Coronavirus

Leave Situation Could Become ‘Crisis’ for Some State Employees

Alabama State Employees Association

As COVID-19 cases continue to increase in Alabama, a state employee group is asking for flexibility for workers who may have to quarantine.

The Alabama State Employees Association is asking state agencies and departments to be “as creative as they can in helping all state employees through this pandemic,” Executive Director Mac McArthur told Alabama Daily News.

“If this goes on for a while or gets worse, I would say this becomes a crisis issue for some of our members,” McArthur said.

If in another month the delta virus is still increasing in case numbers and causing schools to close, “then I think our members will be looking to the administration (for assistance),” he said.

Alabama ranks fourth in the country for the most new COVID-19 cases per capita, The Associated Press reported this week. Alabama Daily News reported Tuesday on concerns about teachers in the state having to use their personal leave — and running out of it — if they have to temporarily exit the classroom because of a COVID case or exposure.

State employees, like veteran teachers, can rollover their unused leave time from year to year and cash it out when they retire.

There is no statewide COVID-related leave policy for state employees.

State Personnel Director Jackie Graham said it was her agency’s understanding that most agencies are following CDC guidelines on exposure, diagnosis and related quarantine periods.

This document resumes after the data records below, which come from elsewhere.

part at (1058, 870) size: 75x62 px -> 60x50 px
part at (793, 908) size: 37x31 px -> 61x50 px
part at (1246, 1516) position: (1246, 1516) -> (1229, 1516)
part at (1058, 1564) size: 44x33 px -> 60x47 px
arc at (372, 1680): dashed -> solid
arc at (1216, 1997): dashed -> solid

“Some agencies are requiring leave, other agencies are allowing telework, and others are using a hybrid approach,” Graham told Alabama Daily News. “We are aware of some agencies that have employees out due to COVID exposure and/or diagnosis, and certainly this will hamper operations but not to the point of shutting things down.  Most agencies can shift employees and resources as needed.”

In March 2020, the start of the pandemic in Alabama, Ivey said state government agency directors should advise employees to work from home if possible. Employees were paid emergency leave and not required to utilize their personal leave.

Ivey spokeswoman Gina Maiola on Monday said she wasn’t aware that emergency leave would be an option now.

When employees run out of leave, “they fall off the payroll,” McArthur said.

“The biggest concern is the mother whose child’s school closes or their grade is being sent home to quarantine and she has no arrangement to keep the child,” McArthur said. “That puts a burden —  and I realize it’s not always the mother, but it’s disproportionately the mother that it falls to — on the state employee who can’t take endless amounts of leave.”

There are many state employee jobs that simply can’t be worked from home, McArthur said, including those in the corrections, transportation, public health and alcoholic beverage control departments.

“We’re starting to have a lot of a lot of the moms worried, as the cases are going up, folks are worried about the contact with the people they have just doing their jobs everyday,” he said.